▸ **Aufgaben und Übungen**
1. Wofür hielten die Jünger laut der Osterpredigt den Bericht der Frauen?
2. Setze die Osterpredigt nach ihrem letzten Satz fort.

▸ **Ausgewählter Textauszug**
Geschwätz – oder: kann das wirklich wahr sein?


Die verschiedenen Texte der Osternacht des Lesejahres C finden Sie online im Schott der Erzabtei Beuron und beim Evangelium in leichter Sprache.
Liebe Schwestern und Brüder,
haben die Jünger nicht erst einmal verständlich auf den Bericht der Frauen reagiert? Sie hielten das, was sie sagten, schlicht und einfach für Geschwätz!
Damit lässt sich leicht eine Brücke zur Gegenwart bauen: Für die meisten unserer Zeitgenossen ist die biblische Botschaft von der Auferstehung eben auch „Geschwätz“ – sie drücken das dann oft etwas rücksichtsvoller – wertschätzend! – aus: Na, wenn du das glaubst, ist das für dich sicher eine Hilfe!
Die Botschaft, dass ein Toter wieder aufersteht, ist eine starke Behauptung. Das sprengt alles, was wir zu wissen meinen. Geschwätz!

▸ **Vorliegende Angaben**
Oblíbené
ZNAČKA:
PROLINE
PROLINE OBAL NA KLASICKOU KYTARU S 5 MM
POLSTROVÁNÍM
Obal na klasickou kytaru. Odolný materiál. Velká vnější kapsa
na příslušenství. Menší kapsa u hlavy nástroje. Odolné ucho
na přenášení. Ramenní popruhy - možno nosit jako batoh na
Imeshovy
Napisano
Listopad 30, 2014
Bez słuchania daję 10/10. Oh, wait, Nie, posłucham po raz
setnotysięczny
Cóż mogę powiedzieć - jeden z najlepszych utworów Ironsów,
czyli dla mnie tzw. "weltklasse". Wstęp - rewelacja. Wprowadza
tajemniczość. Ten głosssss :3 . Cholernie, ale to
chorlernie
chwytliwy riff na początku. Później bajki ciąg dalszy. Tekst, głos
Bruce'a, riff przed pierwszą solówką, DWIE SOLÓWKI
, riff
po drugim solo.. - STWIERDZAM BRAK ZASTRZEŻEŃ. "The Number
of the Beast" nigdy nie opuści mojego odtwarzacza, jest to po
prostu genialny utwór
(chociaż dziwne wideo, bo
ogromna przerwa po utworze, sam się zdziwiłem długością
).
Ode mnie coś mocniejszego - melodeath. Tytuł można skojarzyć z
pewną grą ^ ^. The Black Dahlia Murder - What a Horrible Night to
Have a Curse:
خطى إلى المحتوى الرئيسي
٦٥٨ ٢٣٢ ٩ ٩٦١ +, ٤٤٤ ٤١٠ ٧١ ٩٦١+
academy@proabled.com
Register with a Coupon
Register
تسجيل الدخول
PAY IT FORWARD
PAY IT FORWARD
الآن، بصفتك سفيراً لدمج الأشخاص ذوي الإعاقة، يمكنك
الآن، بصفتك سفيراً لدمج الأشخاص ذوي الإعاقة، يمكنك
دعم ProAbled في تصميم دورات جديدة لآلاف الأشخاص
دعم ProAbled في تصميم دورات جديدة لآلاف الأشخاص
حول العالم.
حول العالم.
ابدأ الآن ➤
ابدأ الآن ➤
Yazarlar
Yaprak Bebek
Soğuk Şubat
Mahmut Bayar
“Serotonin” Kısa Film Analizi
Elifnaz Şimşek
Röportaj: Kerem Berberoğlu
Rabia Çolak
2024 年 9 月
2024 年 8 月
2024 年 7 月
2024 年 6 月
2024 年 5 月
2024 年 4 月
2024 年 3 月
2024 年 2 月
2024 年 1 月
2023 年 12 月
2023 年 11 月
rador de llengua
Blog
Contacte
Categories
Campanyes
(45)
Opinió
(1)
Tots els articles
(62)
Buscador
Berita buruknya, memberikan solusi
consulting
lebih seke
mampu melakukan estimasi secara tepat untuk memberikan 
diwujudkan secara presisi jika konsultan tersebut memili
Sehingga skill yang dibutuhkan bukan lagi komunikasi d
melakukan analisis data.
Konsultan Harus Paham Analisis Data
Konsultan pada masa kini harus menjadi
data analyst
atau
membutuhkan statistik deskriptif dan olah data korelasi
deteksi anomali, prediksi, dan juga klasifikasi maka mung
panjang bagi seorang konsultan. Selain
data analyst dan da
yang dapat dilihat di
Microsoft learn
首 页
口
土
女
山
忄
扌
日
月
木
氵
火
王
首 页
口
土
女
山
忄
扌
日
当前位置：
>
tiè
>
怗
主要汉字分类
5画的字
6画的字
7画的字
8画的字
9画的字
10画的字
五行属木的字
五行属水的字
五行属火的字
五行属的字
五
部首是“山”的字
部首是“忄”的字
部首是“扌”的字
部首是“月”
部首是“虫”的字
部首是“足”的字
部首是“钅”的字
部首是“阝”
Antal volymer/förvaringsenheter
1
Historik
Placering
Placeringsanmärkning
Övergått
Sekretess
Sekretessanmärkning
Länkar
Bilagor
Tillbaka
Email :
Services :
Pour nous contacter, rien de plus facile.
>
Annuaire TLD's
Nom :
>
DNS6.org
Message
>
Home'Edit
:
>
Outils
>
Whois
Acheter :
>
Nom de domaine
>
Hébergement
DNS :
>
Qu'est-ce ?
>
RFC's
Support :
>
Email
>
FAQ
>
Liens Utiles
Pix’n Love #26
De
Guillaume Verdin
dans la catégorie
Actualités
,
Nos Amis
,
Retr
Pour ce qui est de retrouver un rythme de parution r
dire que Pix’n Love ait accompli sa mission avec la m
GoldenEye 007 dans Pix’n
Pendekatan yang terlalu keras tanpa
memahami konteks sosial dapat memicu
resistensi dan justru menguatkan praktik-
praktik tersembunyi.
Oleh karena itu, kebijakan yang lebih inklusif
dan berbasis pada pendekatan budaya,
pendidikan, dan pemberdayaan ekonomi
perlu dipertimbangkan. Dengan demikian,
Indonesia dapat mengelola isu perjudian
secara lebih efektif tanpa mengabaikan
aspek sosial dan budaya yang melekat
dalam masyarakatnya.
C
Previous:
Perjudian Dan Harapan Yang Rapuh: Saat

▸ **Lösungen**
1. Für Geschwätz.

2.
Da gibt es darüber hinaus aber noch eine ganz andere Dimension, die das eben Gesagte bestätigt: Wie groß ist die Wahrscheinlichkeit, dass ich da, wo ich mit Schimpf und Schande herausgeworfen wurde, wo man mich verjagte, heraus ekelte, freiwillig wieder zurückkehre? Wenn ich klar und deutlich gesagt bekomme: „Wir wollen dich hier nicht!“, komme ich dann trotzdem wieder?
Jesus soll auferstanden sein? ER sollte hierher wieder zurückkommen? Dorthin, wo man Ihn nicht nur weg, sondern in den Tod jagte? Geschwätz!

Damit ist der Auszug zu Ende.